Unfortunately, we experienced some downtime with the admin and checkout services tonight. Websites were not affected.

Here’s what happened:

We jumped to action right away to investigate, so there was some lag with us providing updates.

After about 20 minutes we managed to isolate the issue to one of our caching server clusters running out of memory.

One of our scripts that generates reports was running multiple instances simultaneously and due to over-caching it used up all the spare memory, eventually bringing the cache layer offline and the rest of the application with it. Ultimately it came down to poor planning.

To avoid risking losing data we had to free up some of the cache records manually to allow us to then clear unnecessary data.

The problem has been resolved and the offending script has been permanently patched and a good lesson along with it.

We sincerely apologise for the awful timing of this incident.
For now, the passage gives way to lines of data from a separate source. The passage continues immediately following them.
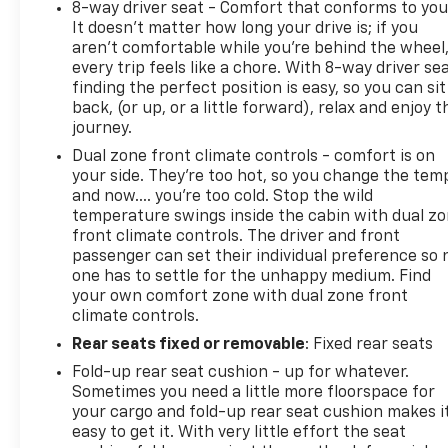
8-way driver seat - Comfort that conforms to you
It doesn't matter how long your drive is; if you
aren't comfortable while you're behind the wheel
every trip feels like a chore. With 8-way driver sea
finding the perfect position is easy, so you can sit
back, (or up, or a little forward), relax and enjoy t
journey.
Dual zone front climate controls - comfort is on
your side. They’re too hot, so you change the tem
and now…. you’re too cold. Stop the wild
temperature swings inside the cabin with dual z
front climate controls. The driver and front
passenger can set their individual preference so 
one has to settle for the unhappy medium. Find
your own comfort zone with dual zone front
climate controls.
Rear seats fixed or removable
: Fixed rear seats
Fold-up rear seat cushion - up for whatever.
Sometimes you need a little more floorspace for
your cargo and fold-up rear seat cushion makes i
easy to get it. With very little effort the seat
We know your trust in us is essential and that you depend on us. We will continue to fight for 100% uptime and reliability in order to earn your trust.
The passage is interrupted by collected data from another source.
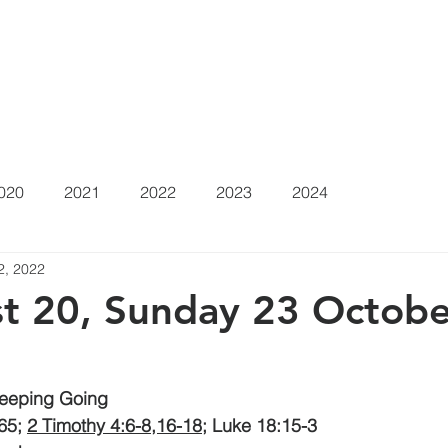
at's On
Sermons
About
Positions Vacant
Gi
020
2021
2022
2023
2024
2, 2022
t 20, Sunday 23 Octobe
Keeping Going
65; 
2 Timothy 4:6-8,16-18
; Luke 18:15-3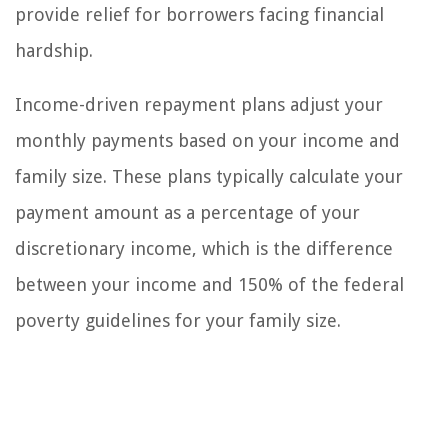
provide relief for borrowers facing financial
hardship.
Income-driven repayment plans adjust your
monthly payments based on your income and
family size. These plans typically calculate your
payment amount as a percentage of your
discretionary income, which is the difference
between your income and 150% of the federal
poverty guidelines for your family size.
If you have any follow up questions or concerns, please don’t hesitate to reach out to us.

Sincerely,

Stefan Pretty, CEO of Subbly

Posted Nov 27, 2021 - 01:36 UTC

Resolved
Service is back online and fully operational. The issue has been permanently patched. We sincerely apologise for the inconvenience.
Posted Nov 27, 2021 - 01:35 UTC
Identified
Issue identified and working on deploying the fix.
Posted Nov 27, 2021 - 01:04 UTC
Investigating
Hey everyone! We're experiencing downtime with the Admin & Checkout but working as fast as we can to normalize the service.

Will keep you posted.
Posted Nov 27, 2021 - 00:43 UTC
This incident affected: Core Subbly Services (Admin, Checkout, Billing Engine).